> **TASK ITEM**: Images excluded, repeat each entry below exactly.

[Document understanding data]
══════════
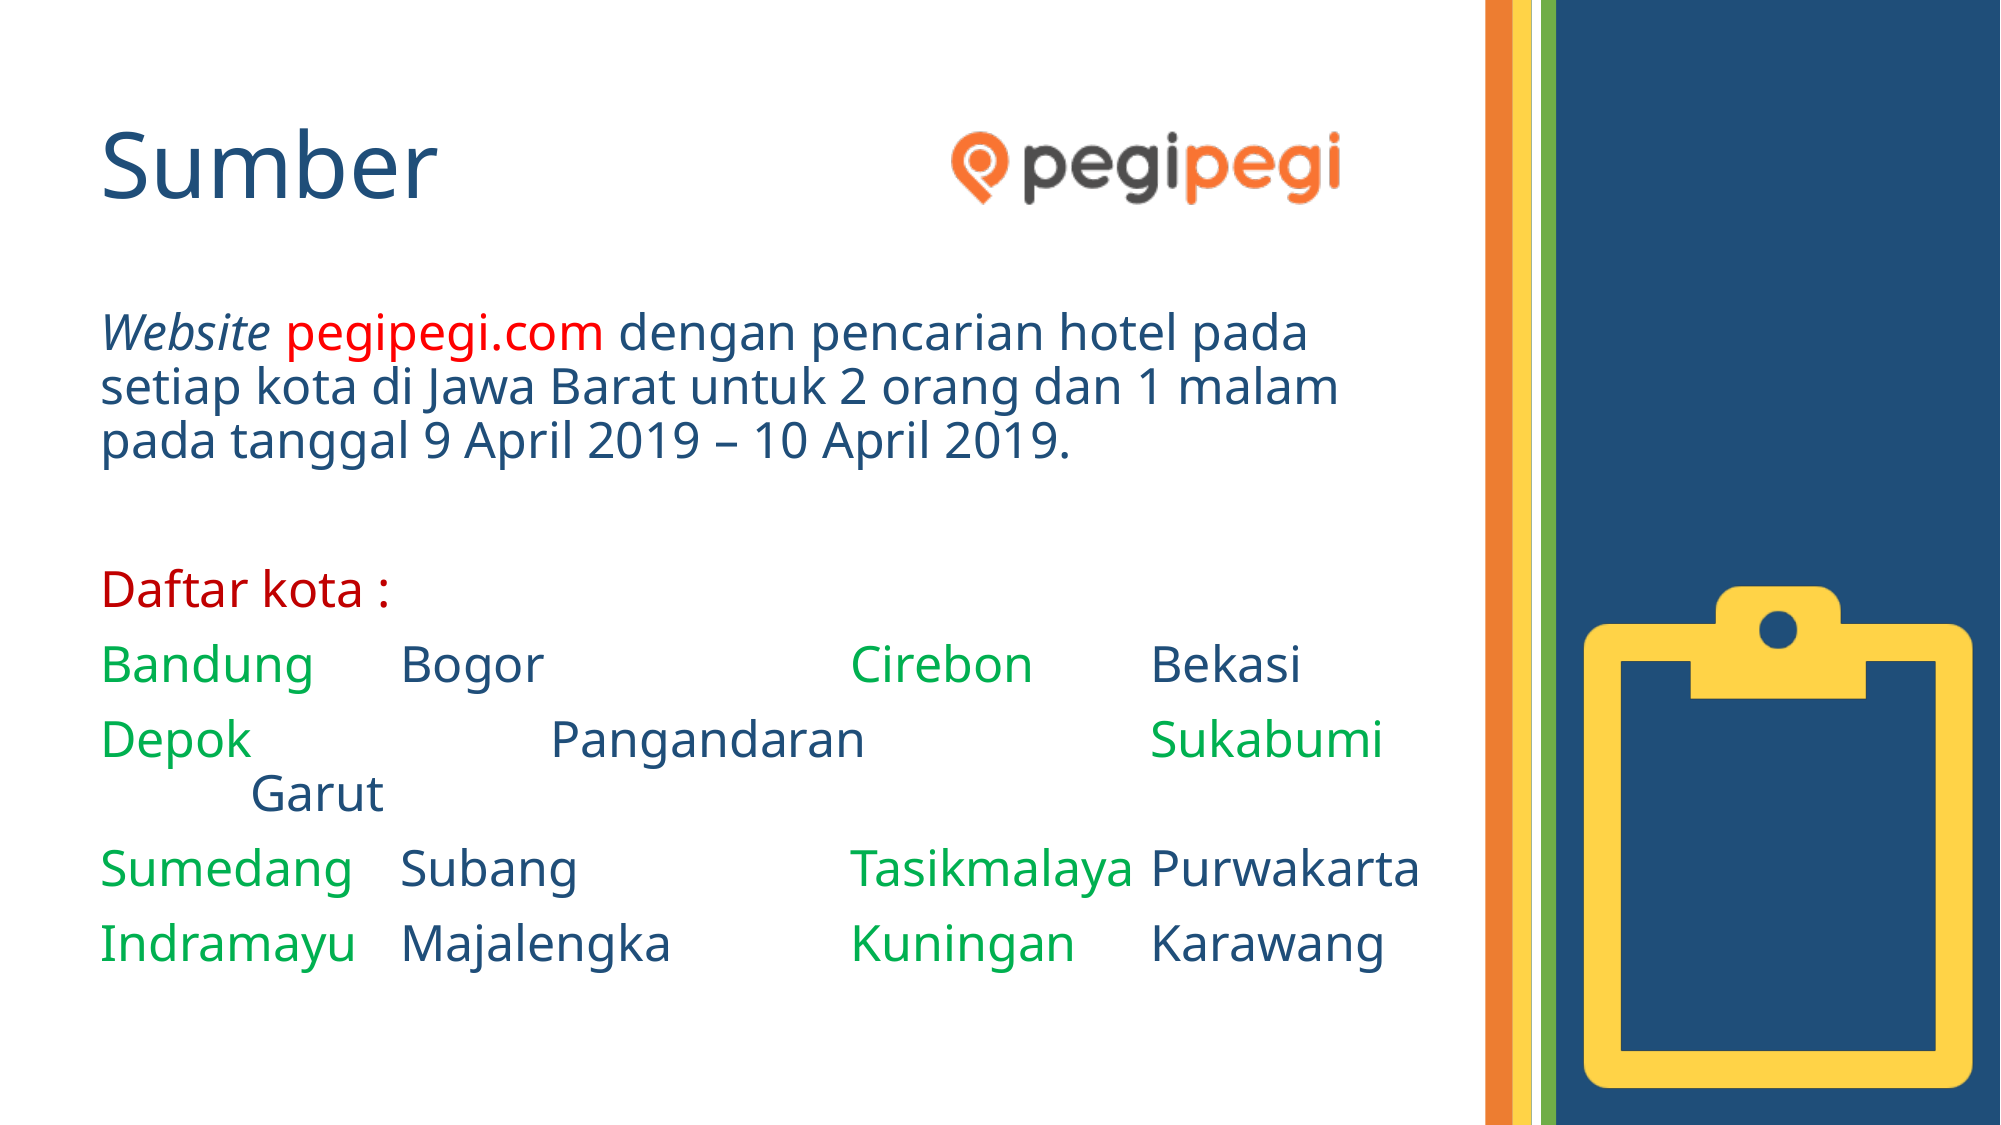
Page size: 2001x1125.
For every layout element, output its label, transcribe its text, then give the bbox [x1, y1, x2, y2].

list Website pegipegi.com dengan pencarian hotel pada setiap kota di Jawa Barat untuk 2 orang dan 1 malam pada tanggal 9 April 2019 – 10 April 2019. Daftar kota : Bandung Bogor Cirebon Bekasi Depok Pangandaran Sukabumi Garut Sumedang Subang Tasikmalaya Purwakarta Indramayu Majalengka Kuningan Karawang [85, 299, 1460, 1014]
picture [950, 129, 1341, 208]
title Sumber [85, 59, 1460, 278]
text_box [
══════════
> **ANSWER TO THIS PROBLEM**:
Page size: 2001x1125.
For every layout element, output its label, transcribe its text, then give the bbox [x1, y1, x2, y2].

list Website pegipegi.com dengan pencarian hotel pada setiap kota di Jawa Barat untuk 2 orang dan 1 malam pada tanggal 9 April 2019 – 10 April 2019. Daftar kota : Bandung Bogor Cirebon Bekasi Depok Pangandaran Sukabumi Garut Sumedang Subang Tasikmalaya Purwakarta Indramayu Majalengka Kuningan Karawang [85, 299, 1460, 1014]
picture [950, 129, 1341, 208]
title Sumber [85, 59, 1460, 278]
text_box [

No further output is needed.